When Muslims conquered the Holy Land in the 7th century, Christians and Jews alike came under their rule. Because of harsh Muslim rule under the Seljuk Turks and their destruction of the great Christian shrine of the Holy Sepulcher in Jerusalem in the 11th century, Crusaders from Europe invaded Palestine and re-established a Christian presence again. Evidence of Crusader churches and fortresses can be seen today.
Muslims, Jews and Christians
Muslims regained control of the Holy Land in the 13th century and remained in power till the 20th century. Under Ottoman rule, Jews were treated more favorably than Christians, but as the fortunes of the Ottoman Empire declined so did the economy of Palestine. By the 19th century , Jewish and Christian and Muslims saw a land that was poor and neglected.
As the nation states formed in Europe in the 17th century, persecutions of the Jews increased and Jewish aspirations to return to their ancestral lands strengthened. By the 19th century Jews from Russia and Poland were settling again in parts of Palestine, in Jerusalem as well as in Galilee. After the holocaust, the Jewish population dramatically increased.
The Christian presence today is small and increasingly limited to shrines at Christian holy places, sustained especially by religious like the Franciscans.
Tiberias Then and Now
An English visitor to Tiberias towards the end of the 19th century offers an interesting glimpse of this Jewish city at the time:
“The Jews are very numerous in Tiberias, it and Safed being, after Jerusalem and Hebron, the two holiest towns; for the Messiah is one day, they believe, to rise from the waters of the lake and land at Tiberias, and Safed is to be the seat of his throne.
“Prayer must be repeated at Tiberias at least twice a week, to keep the world from being destroyed. The worship in the synagogue seems to be in some respects peculiar, since the congregation seek to intensify different parts of the service by mimetic enforcement of its words. Thus, when the Rabbi recites the passage, “Praise the Lord with the sound of the trumpet,” they imitate the sound of the trumpet through their closed fists; when a tempest is mentioned , they puff and blow to represent a storm; and when the cries of the righteous in distress are spoken of in the Lesson, they all set up a loud screaming.

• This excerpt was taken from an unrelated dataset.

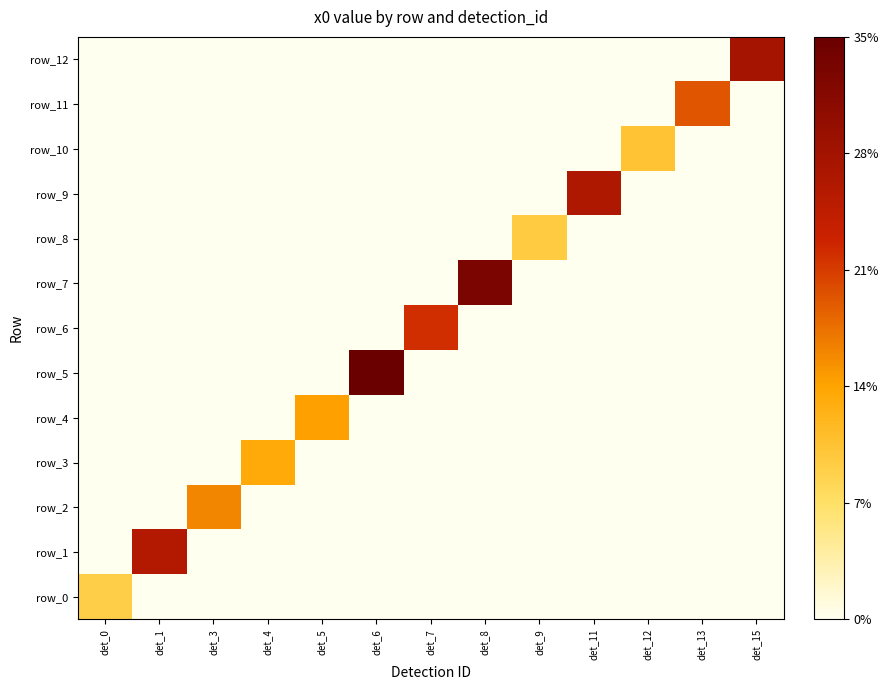

At which label does row_11 reach its peak?

det_13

“The Israelites of Tiberias are chiefly from Russian Poland, and do not speak German. Poor, thin, and filthy, they are certainly far from attractive; but the women are neatly dressed, many of them in white and look much better than the men. “ Cunningham Geikie, The Holy Land and the Bible,Vol 2, New York, 1890 p 543
Tiberias today little resembles the city the visitor describes then.